Libro Nada De Carmen Laforet
Okay, lasst uns ehrlich sein. Carmen Laforets Nada. Ein Klassiker, sagen sie. Ein Meisterwerk? Vielleicht. Aber... ich habe da so meine Probleme mit dem Buch. Und ich bin bereit, es zuzugeben.
Barcelona in Grau? Eher in Schleierhaft!
Die arme Andrea kommt nach Barcelona. Voller Erwartung! Stellt euch vor: ein neues Leben, neue Möglichkeiten! Und was bekommt sie? Ein heruntergekommenes Haus in der Calle Aribau und eine Familie, die so dysfunktional ist, dass selbst die Addams Family neidisch wäre. Ich meine, hallo? Ist das wirklich die grossartige Stadt, von der alle schwärmen?
Ich verstehe die Symbolik. Die Nachkriegszeit! Die Tristesse! Die Hoffnungslosigkeit! Aber trotzdem. Ich brauche etwas mehr Sonnenschein. Ein bisschen Farbe. Irgendetwas, das mir nicht das Gefühl gibt, ich müsste sofort eine Antidepressiva-Dosis erhöhen. Barcelona, wo bist du?
Die Familie? Brauchen wir wirklich so viel Drama?
Und dann diese Familie! Tante Angustias, die fromme Nervensäge. Onkel Román, der Künstler mit dem dunklen Geheimnis (und der zweifelhaften Hygiene). Und Gloria, die... nun ja, Gloria ist einfach Gloria. Eine wandelnde Katastrophe mit Hang zu fragwürdigen Entscheidungen. Ich meine, gönnt der armen Andrea doch mal eine normale Mahlzeit! Oder zumindest ein bequemes Bett!

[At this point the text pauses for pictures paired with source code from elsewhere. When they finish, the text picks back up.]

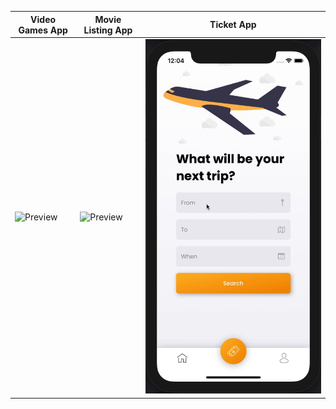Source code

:| Video Games App | Movie Listing App | Ticket App |
| --- | --- | --- |
| ![Preview](gifs/video-games-app.gif) | ![Preview](gifs/movie-listing-app.gif) | ![Preview](gifs/ticket-app.gif) |
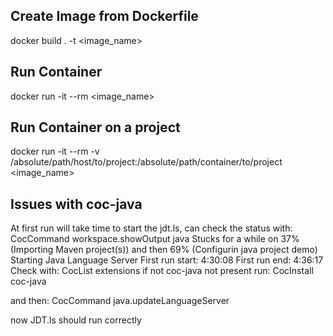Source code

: ## Create Image from Dockerfile
docker build . -t <image_name>

## Run Container
docker run -it --rm <image_name>

## Run Container on a project
docker run -it --rm -v /absolute/path/host/to/project:/absolute/path/container/to/project <image_name>

## Issues with coc-java
At first run will take time to start the jdt.ls, can check the status with: CocCommand workspace.showOutput java
Stucks for a while on 37% (Importing Maven project(s)) and then 69% (Configurin java project demo) Starting Java Language Server
First run start: 4:30:08
First run end: 4:36:17
Check with: CocList extensions
if not coc-java not present run: CocInstall coc-java

and then: CocCommand java.updateLanguageServer

now JDT.ls should run correctly
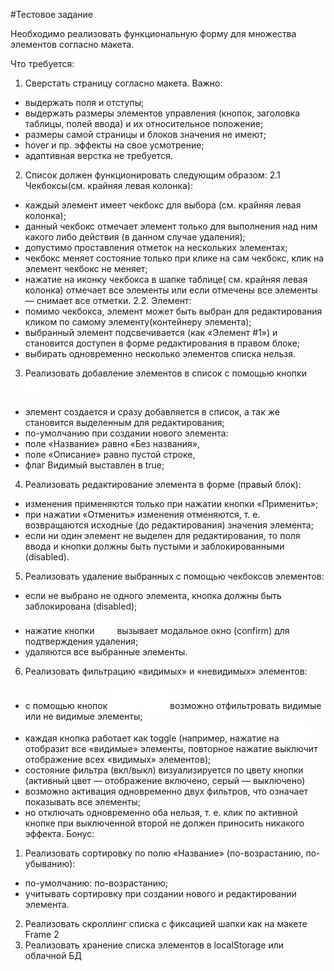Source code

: #Тестовое задание

Необходимо реализовать функциональную форму для множества элементов согласно макета.

Что требуется:
1. Сверстать страницу согласно макета.
Важно:
- выдержать поля и отступы;
- выдержать размеры элементов управления (кнопок, заголовка таблицы, полей ввода) и их
относительное положение;
- размеры самой страницы и блоков значения не имеют;
- hover и пр. эффекты на свое усмотрение;
- адаптивная верстка не требуется.
2. Список должен функционировать следующим образом:
2.1 Чекбоксы(см. крайняя левая колонка):
- каждый элемент имеет чекбокс для выбора (см. крайняя левая колонка);
- данный чекбокс отмечает элемент только для выполнения над ним какого либо действия
(в данном случае удаления);
- допустимо проставления отметок на нескольких элементах;
- чекбокс меняет состояние только при клике на сам чекбокс, клик на элемент чекбокс не
меняет;
- нажатие на иконку чекбокса в шапке таблице( см. крайняя левая колонка) отмечает все
элементы или если отмечены все элементы — снимает все отметки.
2.2. Элемент:
- помимо чекбокса, элемент может быть выбран для редактирования кликом по самому
элементу(контейнеру элемента);
- выбранный элемент подсвечивается (как «Элемент #1») и становится доступен в форме
редактирования в правом блоке;
- выбирать одновременно несколько элементов списка нельзя.
3. Реализовать добавление элементов в список с помощью кнопки ![alt text](https://github.com/TIBET7/test_task_Consist/blob/master/source/img/plus.svg)
- элемент создается и сразу добавляется в список, а так же становится выделенным для
редактирования;
- по-умолчанию при создании нового элемента:
- поле «Название» равно «Без названия»,
- поле «Описание» равно пустой строке,
- флаг Видимый выставлен в true;
4. Реализовать редактирование элемента в форме (правый блок):
- изменения применяются только при нажатии кнопки «Применить»;
- при нажатии «Отменить» изменения отменяются, т. е. возвращаются исходные (до
редактирования) значения элемента;
- если ни один элемент не выделен для редактирования, то поля ввода и кнопки должны
быть пустыми и заблокированными (disabled).
5. Реализовать удаление выбранных с помощью чекбоксов элементов:
- если не выбрано не одного элемента, кнопка должны быть заблокирована (disabled);
- нажатие кнопки ![alt text](https://github.com/TIBET7/test_task_Consist/blob/master/source/img/delete.svg) вызывает модальное окно (confirm) для подтверждения удаления;
- удаляются все выбранные элементы.
6. Реализовать фильтрацию «видимых» и «невидимых» элементов:
- с помощью кнопок ![alt text](https://github.com/TIBET7/test_task_Consist/blob/master/source/img/visible.svg) ![alt text](https://github.com/TIBET7/test_task_Consist/blob/master/source/img/hidden.svg) возможно отфильтровать видимые или не видимые элементы;
- каждая кнопка работает как toggle (например, нажатие на ![alt text](https://github.com/TIBET7/test_task_Consist/blob/master/source/img/visible.svg) отобразит все «видимые»
элементы, повторное нажатие выключит отображение всех «видимых» элементов);
- состояние фильтра (вкл/выкл) визуализируется по цвету кнопки (активный цвет —
отображение включено, серый — выключено)
- возможно активация одновременно двух фильтров, что означает показывать все элементы;
- но отключать одновременно оба нельзя, т. е. клик по активной кнопке при выключенной
второй не должен приносить никакого эффекта.
Бонус:
1. Реализовать сортировку по полю «Название» (по-возрастанию, по-убыванию):
- по-умолчанию: по-возрастанию;
- учитывать сортировку при создании нового и редактировании элемента.
2. Реализовать скроллинг списка с фиксацией шапки как на макете Frame 2
3. Реализовать хранение списка элементов в localStorage или облачной БД
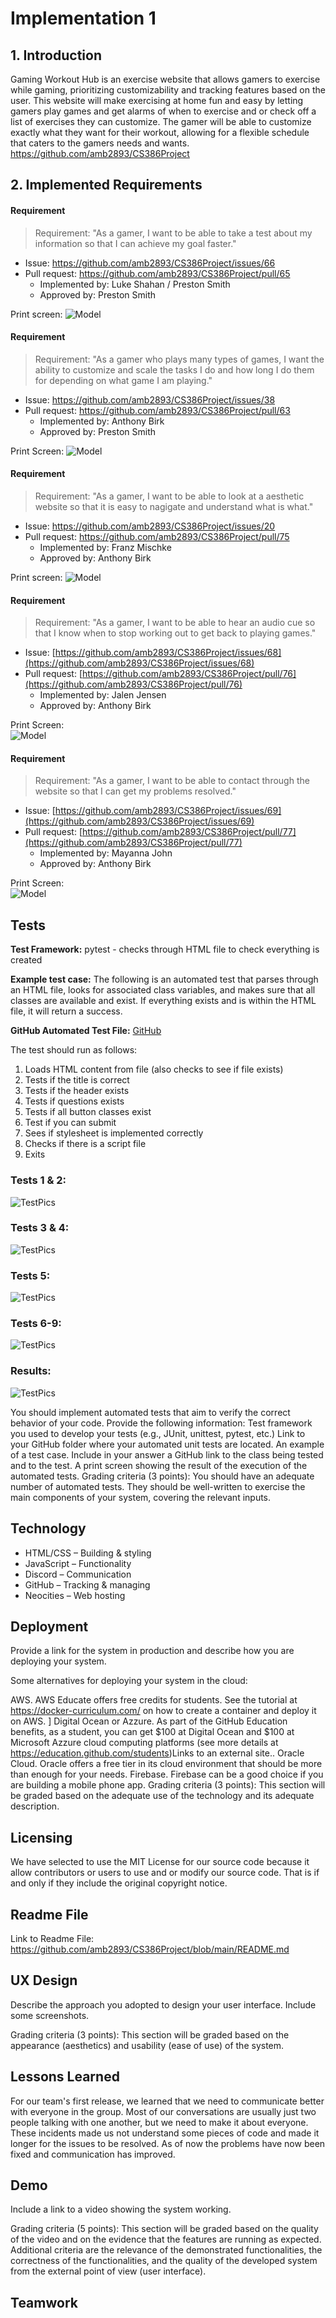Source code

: # Implementation 1
## 1. Introduction
Gaming Workout Hub is an exercise website that allows gamers to exercise while gaming, prioritizing customizability and tracking features based on the user. This website will make exercising at home fun and easy by letting gamers play games and get alarms of when to exercise and or check off a list of exercises they can customize. The gamer will be able to customize exactly what they want for their workout, allowing for a flexible schedule that caters to the gamers needs and wants. https://github.com/amb2893/CS386Project


## 2. Implemented Requirements
#### Requirement
> Requirement: "As a gamer, I want to be able to take a test about my information so that I can achieve my goal faster."
- Issue: https://github.com/amb2893/CS386Project/issues/66
- Pull request: https://github.com/amb2893/CS386Project/pull/65
    - Implemented by: Luke Shahan / Preston Smith
    - Approved by: Preston Smith

Print screen: 
![Model](D-4_Pictures/InformationTestPic.png)

#### Requirement
> Requirement: "As a gamer who plays many types of games, I want the ability to customize and scale the tasks I do and how long I do them for depending on what game I am playing."
- Issue: https://github.com/amb2893/CS386Project/issues/38 
- Pull request: https://github.com/amb2893/CS386Project/pull/63 
    - Implemented by: Anthony Birk 
    - Approved by: Preston Smith
  
Print Screen:
![Model](D-4_Pictures/CustomAlarmTodoPage.png)

#### Requirement
> Requirement: "As a gamer, I want to be able to look at a aesthetic website so that it is easy to nagigate and understand what is what."
- Issue: https://github.com/amb2893/CS386Project/issues/20
- Pull request: https://github.com/amb2893/CS386Project/pull/75
    - Implemented by: Franz Mischke
    - Approved by: Anthony Birk

Print screen: 
![Model](D-4_Pictures/issue_fix_20.png)
  
#### Requirement
> Requirement: "As a gamer, I want to be able to hear an audio cue so that I know when to stop working out to get back to playing games."
- Issue: [https://github.com/amb2893/CS386Project/issues/68](https://github.com/amb2893/CS386Project/issues/68)
- Pull request: [https://github.com/amb2893/CS386Project/pull/76](https://github.com/amb2893/CS386Project/pull/76)
    - Implemented by: Jalen Jensen
    - Approved by: Anthony Birk
  
Print Screen:  
![Model](D-4_Pictures/soundCueRequirement.png)  

#### Requirement
> Requirement: "As a gamer, I want to be able to contact through the website so that I can get my problems resolved."
- Issue: [https://github.com/amb2893/CS386Project/issues/69](https://github.com/amb2893/CS386Project/issues/69)
- Pull request: [https://github.com/amb2893/CS386Project/pull/77](https://github.com/amb2893/CS386Project/pull/77)
    - Implemented by: Mayanna John
    - Approved by: Anthony Birk   
  
Print Screen:  
![Model](D-4_Pictures/contact_text_page.png)  

## Tests
**Test Framework:** pytest - checks through HTML file to check everything is created  
  
**Example test case:** The following is an automated test that parses through an HTML file, looks for associated class variables, and makes sure that all classes are available and exist. If everything exists and is within the HTML file, it will return a success.  
  
**GitHub Automated Test File:** [GitHub](https://github.com/amb2893/CS386Project/blob/testHTML/PyTests/test_html.py)  

The test should run as follows:  
1. Loads HTML content from file (also checks to see if file exists)
2. Tests if the title is correct
3. Tests if the header exists
4. Tests if questions exists
5. Tests if all button classes exist
6. Test if you can submit
7. Sees if stylesheet is implemented correctly
8. Checks if there is a script file
9. Exits  
  
### Tests 1 & 2:  
![TestPics](D-4_Pictures/testingpic2.png)  
  
### Tests 3 & 4:  
![TestPics](D-4_Pictures/testingpic4.png)
  
### Tests 5:  
![TestPics](D-4_Pictures/testingpic3.png)  
  
### Tests 6-9:  
![TestPics](D-4_Pictures/testingpic5.png)  
  
### Results:  
![TestPics](D-4_Pictures/testingpic1.png)  


You should implement automated tests that aim to verify the correct behavior of your code. Provide the following information:
Test framework you used to develop your tests (e.g., JUnit, unittest, pytest, etc.)
Link to your GitHub folder where your automated unit tests are located.
An example of a test case. Include in your answer a GitHub link to the class being tested and to the test.
A print screen showing the result of the execution of the automated tests. 
Grading criteria (3 points): You should have an adequate number of automated tests. They should be well-written to exercise the main components of your system, covering the relevant inputs.

## Technology  
* HTML/CSS – Building & styling  
* JavaScript – Functionality  
* Discord – Communication  
* GitHub – Tracking & managing  
* Neocities – Web hosting  

## Deployment
Provide a link for the system in production and describe how you are deploying your system. 

Some alternatives for deploying your system in the cloud:

AWS. AWS Educate offers free credits for students. See the tutorial at https://docker-curriculum.com/ on how to create a container and deploy it on AWS. ]
Digital Ocean or Azzure. As part of the GitHub Education benefits, as a student, you can get $100 at Digital Ocean and $100 at Microsoft Azzure cloud computing platforms (see more details at https://education.github.com/students)Links to an external site..
Oracle Cloud. Oracle offers a free tier in its cloud environment that should be more than enough for your needs.
Firebase. Firebase can be a good choice if you are building a mobile phone app.
Grading criteria (3 points): This section will be graded based on the adequate use of the technology and its adequate description.

## Licensing
We have selected to use the MIT License for our source code because it allow contributors or users to use and or modify our source code. That is if and only if they include the original copyright notice.

## Readme File

Link to Readme File: https://github.com/amb2893/CS386Project/blob/main/README.md


## UX Design
Describe the approach you adopted to design your user interface. Include some screenshots.

Grading criteria (3 points): This section will be graded based on the appearance (aesthetics) and usability (ease of use) of the system.

## Lessons Learned
For our team's first release, we learned that we need to communicate better with everyone in the group. Most of our conversations are usually just two people talking with one another, but we need to make it about everyone. These incidents made us not understand some pieces of code and made it longer for the issues to be resolved. As of now the problems have now been fixed and communication has improved.

## Demo
Include a link to a video showing the system working.

Grading criteria (5 points): This section will be graded based on the quality of the video and on the evidence that the features are running as expected. Additional criteria are the relevance of the demonstrated functionalities, the correctness of the functionalities, and the quality of the developed system from the external point of view (user interface).

## Teamwork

Ich weiss, ich weiss. Es geht um die Darstellung der gesellschaftlichen Realität. Die klaustrophobische Atmosphäre. Die inneren Konflikte. Aber trotzdem. Manchmal wünschte ich, Andrea hätte einfach ihre Sachen gepackt und wäre zu einem All-Inclusive-Resort auf den Bahamas geflogen. Das hätte vielleicht auch gereicht, um die Nada-Probleme zu lösen!
Andreas Naivität: Süss oder Nervtötend?
Und dann ist da Andrea selbst. Oh, Andrea. Du bist so jung! So unschuldig! So... naiv! Ich weiss, sie ist jung. Sie ist unerfahren. Aber manchmal möchte man sie einfach schütteln und sagen: "Mädchen, sieh doch, was um dich herum passiert! Reagier mal!"
Ihr blinder Optimismus ist bewundernswert. Ihre Fähigkeit, trotz allem etwas Positives zu sehen, ist beeindruckend. Aber manchmal ist es einfach zu viel. Ein bisschen Zynismus hätte ihr vielleicht ganz gut getan. Oder zumindest ein guter Freund, der ihr mal die Wahrheit sagt.
Ich will Carmen Laforet nicht zu nahe treten. Ich verstehe, warum Nada so gelobt wird. Es ist ein wichtiges Buch. Es ist ein kraftvolles Buch. Aber für mich persönlich? Es ist einfach... anstrengend.
Das Ende: Befreiung oder Resignation?
Und das Ende! Andrea verlässt Barcelona. Sie geht nach Madrid. Ein neues Leben! Ein neuer Anfang! Aber irgendwie... fühlt es sich nicht wirklich nach einem Happy End an. Es fühlt sich eher nach einer Flucht an. Nach Resignation. Nach dem Akzeptieren einer Realität, die nicht unbedingt die beste ist.
Vielleicht ist das die Pointe. Vielleicht soll es nicht einfach sein. Vielleicht soll es uns zum Nachdenken anregen. Aber trotzdem. Ich hätte mir für Andrea mehr gewünscht. Ein bisschen mehr Glück. Ein bisschen mehr Hoffnung. Oder wenigstens ein vernünftiges Abendessen.
Nada ist ein wichtiges Buch. Aber vielleicht ist es auch ein bisschen überschätzt.
Also, da habe ich es gesagt. Meine unbeliebte Meinung über Nada. Jetzt steinigt mich ruhig. Aber vielleicht, ganz vielleicht, gibt es ja noch jemanden da draussen, der sich genauso fühlt. Und dem ich damit ein kleines Lächeln ins Gesicht zaubern konnte. Denn manchmal muss man eben auch über Klassiker lästern dürfen.